By Amy Kline, Caitlin Strauss and Meghan Talbot

  1. Does a claim administrator act arbitrarily and capriciously where it allegedly gave different reasons for denial and created a “moving target” for the plaintiff? The U.S. District Court for the Western District of Wisconsin denied a plaintiff’s motion for summary judgment, holding that Unum acted “reasonably and rationally” in revisiting its decision in light of incomplete and inaccurate initial information from an employer. Unum’s initial information from the plaintiff’s employer indicated that the plaintiff did not satisfy the elimination period, and therefore the initial denial was based on that premise alone; Unum’s subsequent finding that the plaintiff could also perform light-level activity did not constitute “moving the target.” Dahlka v. Unum Life Insurance Company of America et al., 17-cv-245-bbc (W.D. Wisc., June 12, 2018).
  2. Is reclassification of job requirements during a claim review arbitrary and capricious? The District of New Jersey held that a determination that the plaintiff’s job duties were “sedentary” rather than “light” was reasonable and supported by substantial evidence, where the reviewing committee obtained an occupational demands analysis based upon the duties of the plaintiff’s former colleague, received a medical review from an orthopedic surgeon, and obtained an independent vocational review. Prezioso v. Bayer Corporation, et al. No. 14–3140, 2018 WL 3054681 (D.N.J. June 20, 2018).
  3. The U.S. Government defends “church plan” exemption as constitutional. The United States intervened in a proposed class action in Florida for the limited purpose of defending the constitutionality of ERISA’s “church plan” exemption. The government asserted that the exemption, which was added to ERISA in a 1980 amendment, “is a permissible accommodation of religion under well-settled establishment clause jurisprudence” and said courts have applied it to “a variety of ‘church plans’” without questioning its constitutionality. See Memorandum, Sheedy v. Adventist Health System Sunbelt Healthcare Corporation et al., No. 16-cv-01893 (M.D. Fla. May 11, 2018).
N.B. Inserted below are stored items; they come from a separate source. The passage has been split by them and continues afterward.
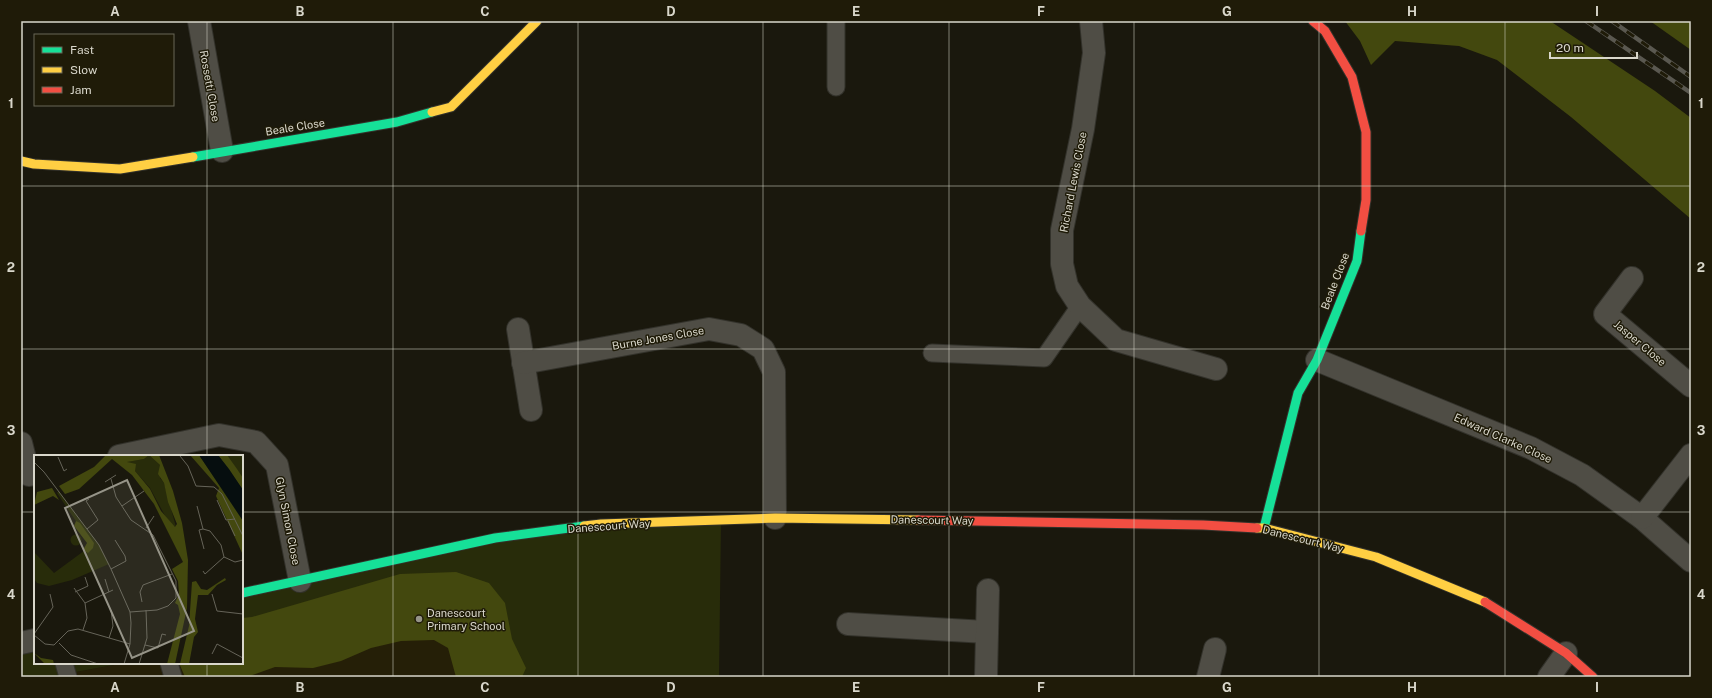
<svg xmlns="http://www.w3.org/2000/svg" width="1712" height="698" font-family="'Public Sans',sans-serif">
  <rect width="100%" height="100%" fill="#1a180d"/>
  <path fill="#251f07" d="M475,598L491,677H49L124,663H242Z"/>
  <g fill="#282c0a">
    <path d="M721,521L719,677H491L475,598L242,641V593L495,538Z"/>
    <path d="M35,640V663H124L49,677H21V643Z"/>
  </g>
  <g fill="#43480e">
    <path d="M1345,21H1550L1655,91L1691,118V219L1571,117L1497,60L1459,46L1395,41L1371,65L1360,41Z"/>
    <path d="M1650,21H1691V50Z"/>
    <path d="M456,572L489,583L505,603L512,639L526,668L522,677H456L448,648L434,640L401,641L371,648L341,661L313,668L275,667L247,677H185L179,663H242V618L252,617L400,574Z"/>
  </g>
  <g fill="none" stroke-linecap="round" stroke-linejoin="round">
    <g stroke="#33322b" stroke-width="19">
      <g id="lane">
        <path d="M836,87V21"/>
        <path d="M932,353L1044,358L1080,306"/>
        <path d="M64,663L68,677"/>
        <path d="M169,663L173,677"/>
      </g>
    </g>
    <g stroke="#33322b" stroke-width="24">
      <g id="street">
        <path d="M199,21L222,151"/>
        <path d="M1091,21L1094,53L1083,129L1062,230V264L1067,286L1080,306L1116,340L1216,369"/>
        <path d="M1632,278L1605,314L1691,386"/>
        <path d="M518,329L531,410"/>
        <path d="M1317,360L1531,448L1582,475L1642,518L1691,561"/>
        <path d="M523,363L709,329L741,335L763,349L774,372L775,518"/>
        <path d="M21,443L29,475L35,474"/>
        <path d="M119,456L219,435L256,442L277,465L300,581"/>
        <path d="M1642,518L1691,455"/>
        <path d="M848,624L986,632"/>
        <path d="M21,643L35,640"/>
        <path d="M986,677L988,590"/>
        <path d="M1208,677L1215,649"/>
        <path d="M1549,677L1566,653"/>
      </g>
    </g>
    <g stroke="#33322b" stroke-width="11">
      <g id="fast">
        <path d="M193,157L397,122L432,112"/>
        <path d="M1264,528L1298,393L1317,360L1357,261L1361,231"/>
        <path d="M242,593L495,538L584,526"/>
      </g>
    </g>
    <g stroke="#33322b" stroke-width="11">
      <g id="slow">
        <path d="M432,112L451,107L537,21"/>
        <path d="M21,161L34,164L120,169L193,157"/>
        <path d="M584,526L601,524L775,518L918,520"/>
        <path d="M1257,528H1264L1376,557L1485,602"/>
      </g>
    </g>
    <g stroke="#33322b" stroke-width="11">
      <g id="jam">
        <path d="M1313,21L1325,31L1352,77L1366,132V200L1361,231"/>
        <path d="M918,520L1203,525L1257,528"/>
        <path d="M1485,602L1566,653L1593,677"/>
      </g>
    </g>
    <use href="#lane" stroke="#4f4d45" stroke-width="17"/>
    <use href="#street" stroke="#4f4d45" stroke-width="22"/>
    <use href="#fast" stroke="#16e098" stroke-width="9"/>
    <use href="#slow" stroke="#ffcf43" stroke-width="9"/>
    <use href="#jam" stroke="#f24e42" stroke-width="9"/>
    <g stroke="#5a5850" stroke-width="4.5">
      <g id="rail">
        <path d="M1586,21L1691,93"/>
        <path d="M1612,21L1691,77"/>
      </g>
    </g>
    <use href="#rail" stroke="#1f1b08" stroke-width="3" stroke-dasharray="9" stroke-linecap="butt"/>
  </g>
  <path fill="none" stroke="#d9d7cb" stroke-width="1" stroke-opacity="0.55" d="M207,21V456M393,21V677M578,21V677M763,21V677M949,21V677M1134,21V677M1319,21V677M1505,21V677M21,186H1691M21,349H1691M21,512H35M242,512H1691M207,663V677"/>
  <circle fill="#969488" stroke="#1f1b08" stroke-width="1.5" cx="419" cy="619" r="4"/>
  <g text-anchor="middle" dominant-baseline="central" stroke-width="3" stroke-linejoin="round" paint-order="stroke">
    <g font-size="11" fill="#d9d7cb" stroke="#1f1b08">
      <text transform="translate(210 86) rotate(80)">Rossetti Close</text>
      <text transform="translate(295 127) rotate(-9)">Beale Close</text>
      <text transform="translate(1073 182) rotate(-79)">Richard Lewis Close</text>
      <text transform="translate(1335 281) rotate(-69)">Beale Close</text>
      <text transform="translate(658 338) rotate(-10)">Burne Jones Close</text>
      <text transform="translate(1640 343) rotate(40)">Jasper Close</text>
      <text transform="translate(1503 438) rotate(24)">Edward Clarke Close</text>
      <text transform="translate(932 520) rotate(1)">Danescourt Way</text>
      <text transform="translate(288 521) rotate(79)">Glyn Simon Close</text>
      <text transform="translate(609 526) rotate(-4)">Danescourt Way</text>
      <text transform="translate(1303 539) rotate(14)">Danescourt Way</text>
    </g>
    <g font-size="11" fill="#d9d7cb" stroke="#1f1b08" text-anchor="start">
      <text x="427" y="613">Danescourt<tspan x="427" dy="13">Primary School</tspan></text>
    </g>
  </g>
  <g transform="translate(34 455)">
    <rect width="209" height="209" fill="#1a180d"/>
    <path d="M115,0L126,10V23L130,28L142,72L136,70L116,33L101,16L98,9L92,7L110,4ZM186,0H209V31ZM25,36L65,90L75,109L38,125L15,131L3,128L0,124V97L20,118L58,90L23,38ZM36.5 85a5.5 5.5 0 1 1 11 0a5.5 5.5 0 1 1-11 0Z" fill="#282c0a"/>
    <path d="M72,0H115L110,4L93,7L102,9L101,16L116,34L127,56L141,72L143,69L134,47L130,28L124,19L126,10L115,0H125L139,36L148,68L154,105L153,153L141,209H133L146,159L144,150L141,148L145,139L144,126L138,114L149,107L120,49L98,20L78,4L45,34L31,39L25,31L60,12ZM156,0H165L205,57L209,66V100L182,41L185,33ZM184,0H193L203,14L209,23V35ZM18,33L25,45L19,41L0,50L3,37ZM42,66L46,68L60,88L59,93L54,98L49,95L53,88L40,71ZM191,123L192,125L183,130L174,140H164L161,164L164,177L160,182L155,209H146L155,171L158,127L162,126L167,134L173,135ZM0,198L7,203L19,205L20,209H11Z" fill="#43480e"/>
    <path d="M165,0H184L195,14L209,35V66Z" fill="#060e0f"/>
    <path fill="none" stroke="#666459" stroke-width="1" d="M146,1L154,11L162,31L180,32L188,39L209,81M24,2L30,16L33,14M0,7L10,17L65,90L77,114L96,157L97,168L96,189L90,209M77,24L82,42L97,65L119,80L142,126V143L134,151L123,155L96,157M71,27L82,20M183,45L192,65L201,64M88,51L110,36M163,51L169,74L176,76L187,90L190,102L201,107L209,105M194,66L201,81M112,73L120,61M53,74L64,65L52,46L55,44M169,74L165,75L170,94M77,114L92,106L91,101L81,85M169,116L171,119L190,102M71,124L75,137M40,133L51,148M41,137L54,131L51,122M178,139L183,156L209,159M108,147L106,137L109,130L138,119M51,148L79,135M49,175L53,163L51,148M0,179L19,152L16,139M0,180L11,189L20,190L34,176L44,174L96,189M75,183L79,171L77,155M25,188L37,200L64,209M111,190L124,193L128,179L132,180M178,199L183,189L209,203M105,209L113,183L112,155"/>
    <path fill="#969488" fill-opacity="0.15" stroke="#969488" stroke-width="2" d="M93,25L160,176L98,203L31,53Z"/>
    <rect width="209" height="209" fill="none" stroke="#d9d7cb" stroke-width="2"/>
  </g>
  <rect width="1712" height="698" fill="none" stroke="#1f1b08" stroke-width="44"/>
  <rect x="34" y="34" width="140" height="72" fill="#1f1b08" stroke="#696656"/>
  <rect x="42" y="47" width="20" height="6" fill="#16e098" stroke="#696656"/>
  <text x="70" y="54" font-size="12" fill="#d9d7cb">Fast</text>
  <rect x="42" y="67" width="20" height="6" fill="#ffcf43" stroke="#696656"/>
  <text x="70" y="74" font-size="12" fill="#d9d7cb">Slow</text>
  <rect x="42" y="87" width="20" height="6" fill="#f24e42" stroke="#696656"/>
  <text x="70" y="94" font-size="12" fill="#d9d7cb">Jam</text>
  <path d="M1550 52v6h87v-6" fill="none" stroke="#d9d7cb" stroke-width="2"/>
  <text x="1556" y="52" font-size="12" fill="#d9d7cb" stroke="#1f1b08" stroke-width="3" paint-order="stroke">20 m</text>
  <rect x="22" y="22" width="1668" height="654" fill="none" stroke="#d9d7cb" stroke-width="1.5"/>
  <g font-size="13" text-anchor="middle" font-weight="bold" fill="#d9d7cb">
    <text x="115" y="16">A</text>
    <text x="300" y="16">B</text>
    <text x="485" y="16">C</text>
    <text x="671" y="16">D</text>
    <text x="856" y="16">E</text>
    <text x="1041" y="16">F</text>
    <text x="1227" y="16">G</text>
    <text x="1412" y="16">H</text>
    <text x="1597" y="16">I</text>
    <text x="11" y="108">1</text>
    <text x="1701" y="108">1</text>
    <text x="11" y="272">2</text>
    <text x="1701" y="272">2</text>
    <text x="11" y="435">3</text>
    <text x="1701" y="435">3</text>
    <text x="11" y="599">4</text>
    <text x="1701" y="599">4</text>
    <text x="115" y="692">A</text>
    <text x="300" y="692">B</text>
    <text x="485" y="692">C</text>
    <text x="671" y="692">D</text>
    <text x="856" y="692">E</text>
    <text x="1041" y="692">F</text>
    <text x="1227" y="692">G</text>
    <text x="1412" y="692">H</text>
    <text x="1597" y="692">I</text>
  </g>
</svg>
  4. What is the burden to prove accidental dismemberment, not medical illness, as the cause of an amputation? Reversing the district court’s ruling, the U.S. Court of Appeals for the Ninth Circuit held that participants in an accidental dismemberment plan met their burden of proving that the amputation of a participant’s leg was caused solely by an auto accident and that the participant’s diabetes did not substantially cause or contribute to the amputation. The Ninth Circuit panel held that the record did not support a finding that the pre-existing condition of diabetes substantially contributed to the plaintiff’s loss. Dowdy v. Metropolitan Life Insurance Co., No. 16-15824 (9th Cir. 2018).
  5. A Pennsylvania court examines the same question on proving accidental dismemberment, not medical illness, as the cause of an amputation. Similarly, the U.S. District Court for the Middle District of Pennsylvania denied an insurer’s motion for summary judgment on an AD&D policy where a diabetic plaintiff’s foot was amputated after a slip and fall. The court held that the plaintiff was entitled to recover under Hartford’s policy where his injury resulted in the loss of either foot. Under the terms of the policy, while the injury had to be independent of any “sickness or disease,” there was no similar requirement applicable to the plaintiff’s loss – in other words, if the plaintiff could demonstrate that he suffered some accidental injury, not caused in any way by his diabetes, which eventually “resulted in” his amputation, it was irrelevant whether or not his diabetes exacerbated the consequences of his injury. Long v. Hartford Life and Accident Insurance Co., No. 4:16-CV-00138, 2018 WL 3155826 (M.D. Pa. June 28, 2018).